L’AMOUR PLUS FORT QUE LA HAINE
Le coup de foudre improbable, dans l’enfer de la « jungle de Calais », entre Béatrice, veuve d’un policier sympathisant FN, et Mokhtar, enseignant iranien arrivé clandestinement en Europe… Le sujet était potentiellement casse-gueule. Mais Ils sont vivants, le premier film de Jérémie Elkaïm − bien qu’il ait coscénarisé pas mal de ceux de Valérie Donzelli −, happe rapidement. Inspirée d’une histoire vraie, celle de Béatrice Huret qu’elle a racontée dans un livre, Calais mon amour, cette vibrante fiction, qui adopte une forme ardente pour conter un élan impérieux, relate un double parcours de libération. Un peu celui de Mokhtar et beaucoup celui de Béatrice, au départ prisonnière de ses préjugés et de son milieu, sinon des lois françaises.

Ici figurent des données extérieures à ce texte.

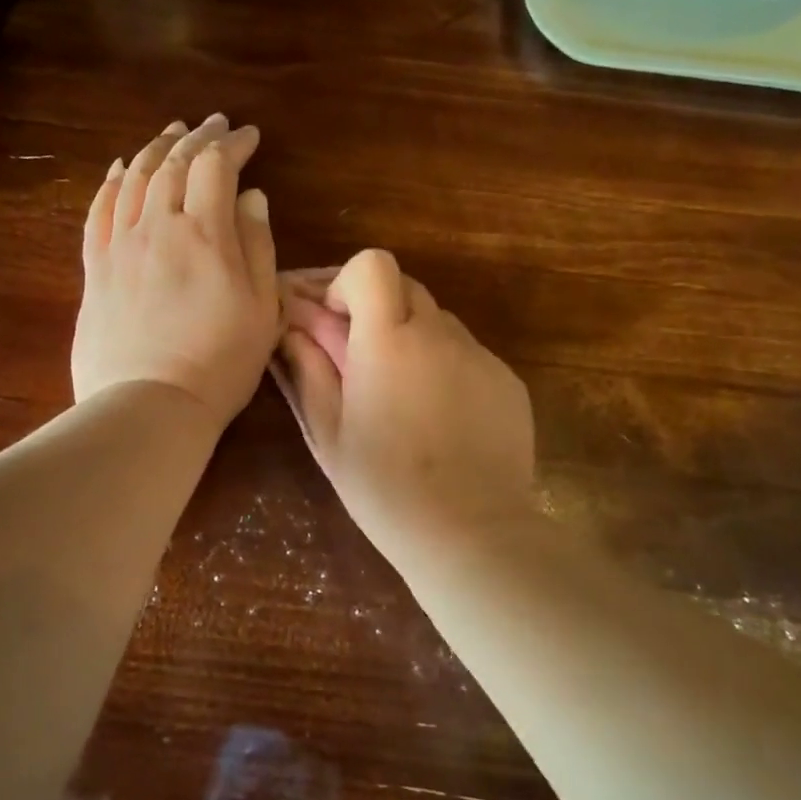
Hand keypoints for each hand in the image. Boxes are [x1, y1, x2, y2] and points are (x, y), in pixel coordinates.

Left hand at [72, 116, 279, 433]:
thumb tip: (251, 197)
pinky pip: (99, 210)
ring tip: (171, 132)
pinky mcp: (94, 268)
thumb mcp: (261, 308)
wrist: (149, 406)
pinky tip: (119, 168)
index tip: (249, 136)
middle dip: (197, 136)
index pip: (215, 166)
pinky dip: (111, 181)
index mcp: (204, 233)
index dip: (233, 145)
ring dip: (155, 148)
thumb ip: (257, 245)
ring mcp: (119, 245)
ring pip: (133, 178)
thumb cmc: (220, 363)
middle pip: (172, 163)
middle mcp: (157, 226)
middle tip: (214, 123)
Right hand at [273, 250, 535, 565]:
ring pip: (438, 320)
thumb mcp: (330, 434)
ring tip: (402, 395)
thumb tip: (292, 330)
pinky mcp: (508, 380)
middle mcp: (440, 334)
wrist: (471, 534)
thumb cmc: (385, 489)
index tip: (336, 321)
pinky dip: (445, 366)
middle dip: (376, 309)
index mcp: (389, 341)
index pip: (372, 265)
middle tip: (360, 358)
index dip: (347, 282)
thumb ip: (309, 370)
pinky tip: (440, 417)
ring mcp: (480, 356)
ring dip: (412, 338)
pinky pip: (468, 353)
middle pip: (406, 286)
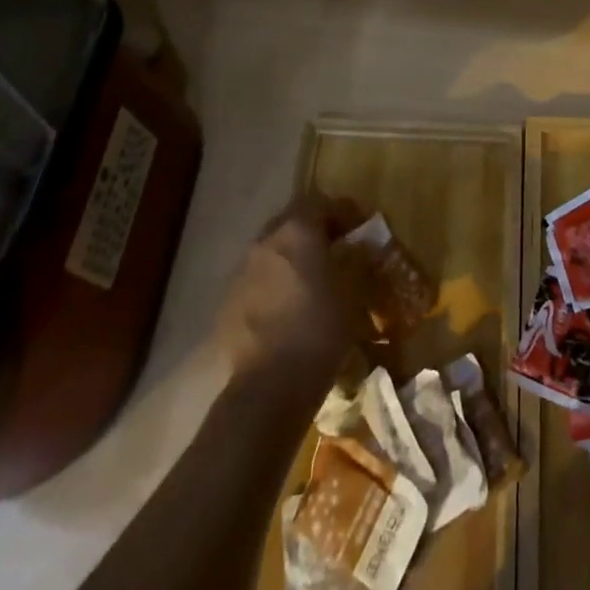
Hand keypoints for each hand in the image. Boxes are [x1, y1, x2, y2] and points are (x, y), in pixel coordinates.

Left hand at [212, 193, 366, 398]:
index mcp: (297, 230)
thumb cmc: (320, 330)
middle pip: (292, 222)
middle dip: (314, 233)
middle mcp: (265, 241)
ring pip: (272, 252)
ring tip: (311, 284)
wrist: (268, 387)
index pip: (321, 202)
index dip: (343, 212)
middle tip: (336, 253)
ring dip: (292, 259)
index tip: (360, 229)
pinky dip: (274, 286)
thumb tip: (362, 247)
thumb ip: (358, 261)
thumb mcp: (354, 293)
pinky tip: (288, 311)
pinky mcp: (228, 303)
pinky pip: (257, 281)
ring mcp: (242, 272)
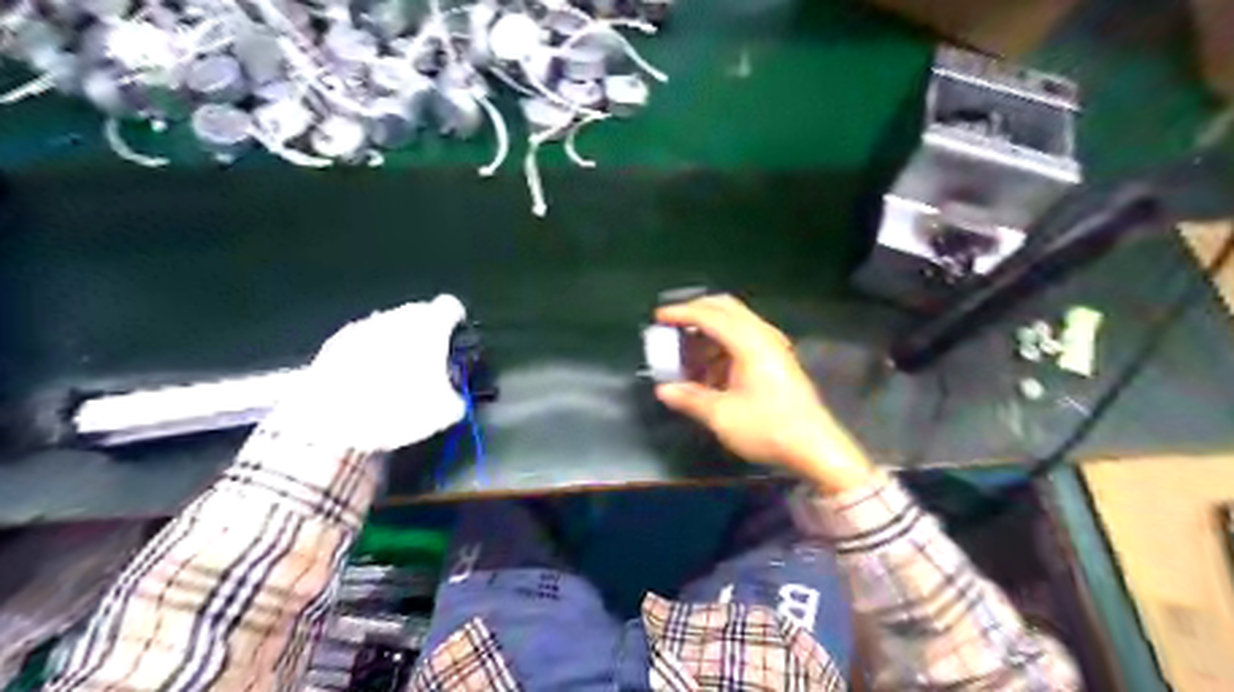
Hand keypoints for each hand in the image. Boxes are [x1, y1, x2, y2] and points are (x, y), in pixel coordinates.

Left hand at [270, 292, 471, 450]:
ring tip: (396, 379)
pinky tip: (367, 385)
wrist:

Le filmage immersif d’Elkaïm saisit au mieux la surprise de Béatrice face à la brutalité de la « jungle » (alors qu’elle vit juste à côté), tout comme le jaillissement inopiné de son désir pour Mokhtar, dont la beauté et le parcours la bouleversent. De fait, ce côté rugueux, urgent, sans fard, empêche le récit de sombrer dans la romance neuneu. Par ailleurs, l’intensité des scènes de sexe, singulièrement la première où Béatrice redécouvre le plaisir physique, est d’une rare justesse. Bien sûr, l’interprétation de Marina Foïs, superbe d’abandon, participe pour beaucoup de la puissance politique de l’ensemble. Reste qu’un film qui soutient que l’amour est plus fort que la haine ne peut être que salutaire. Singulièrement aujourd’hui. ●
Ils sont vivants, de Jérémie Elkaïm. En salles.